INFORMATION PROVIDED:

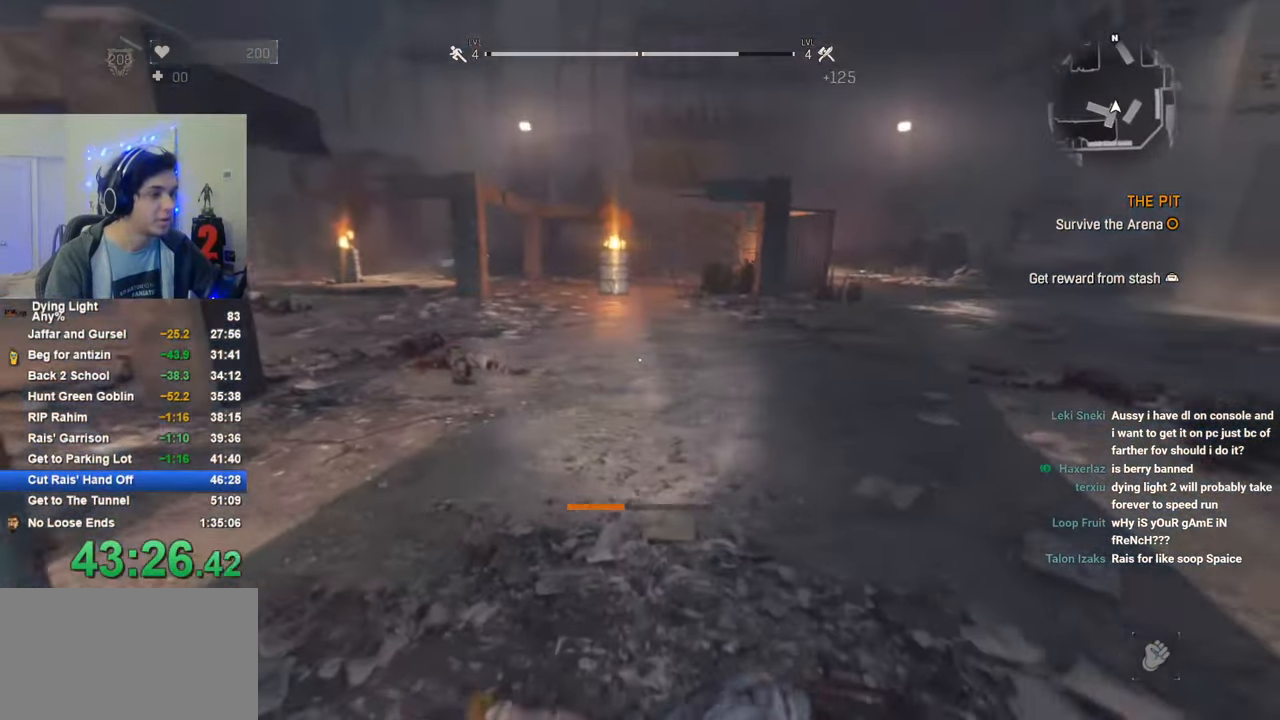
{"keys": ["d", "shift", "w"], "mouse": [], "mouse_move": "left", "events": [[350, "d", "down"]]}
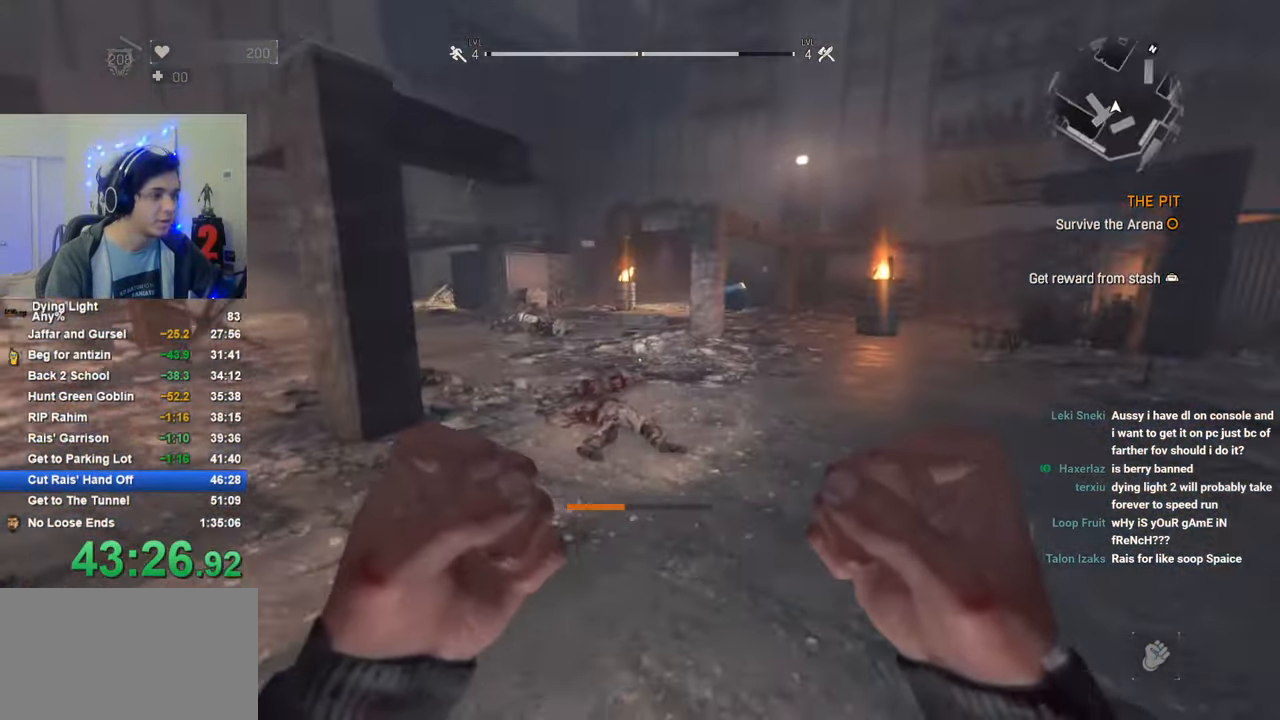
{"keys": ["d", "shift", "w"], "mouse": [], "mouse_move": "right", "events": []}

==

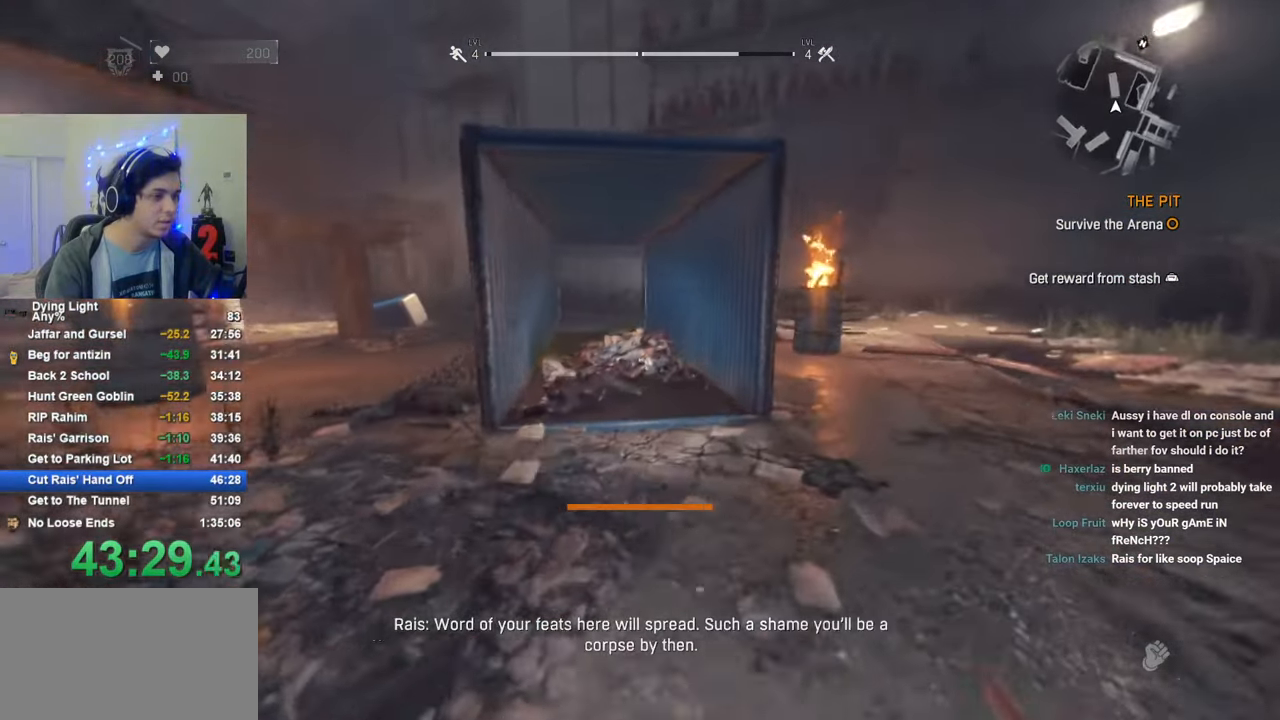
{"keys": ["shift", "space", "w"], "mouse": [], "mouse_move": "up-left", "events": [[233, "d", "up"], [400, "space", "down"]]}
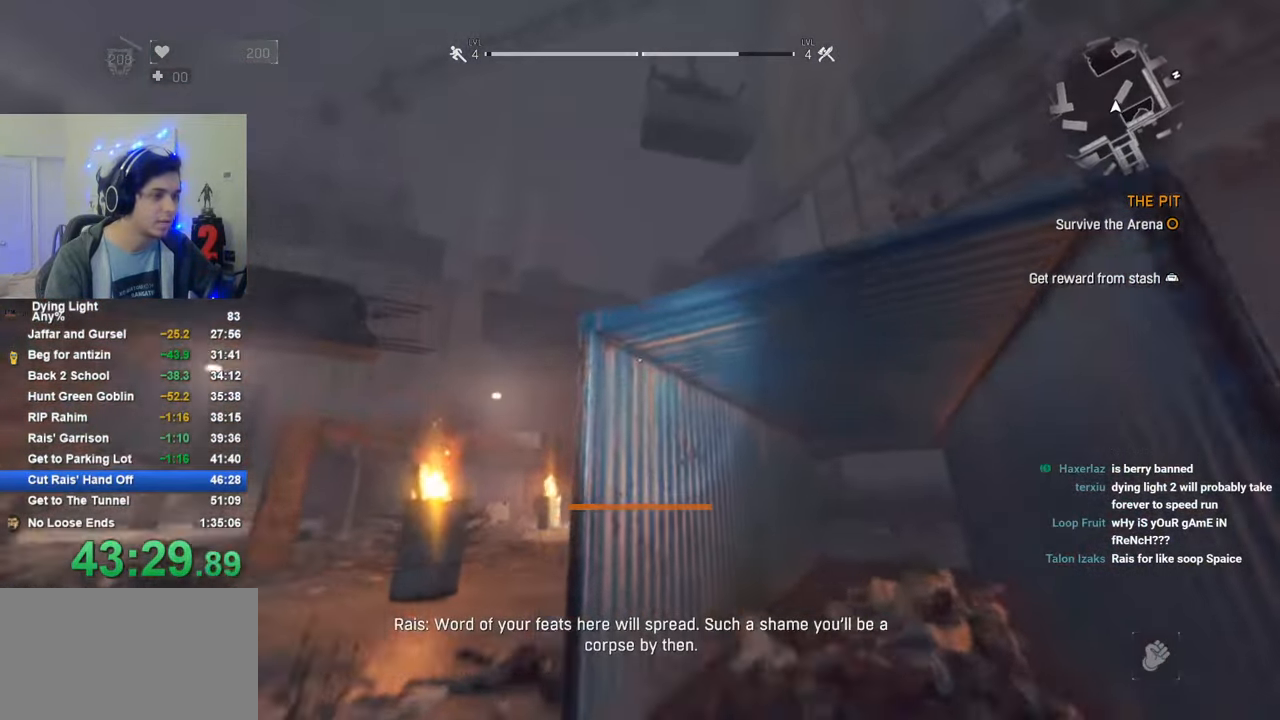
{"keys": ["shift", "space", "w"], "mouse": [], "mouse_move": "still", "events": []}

DIRECTIONS: Once every line of the listing that contains "left" has been counted, give the total and nothing else.

FINISHED EXERCISE: 2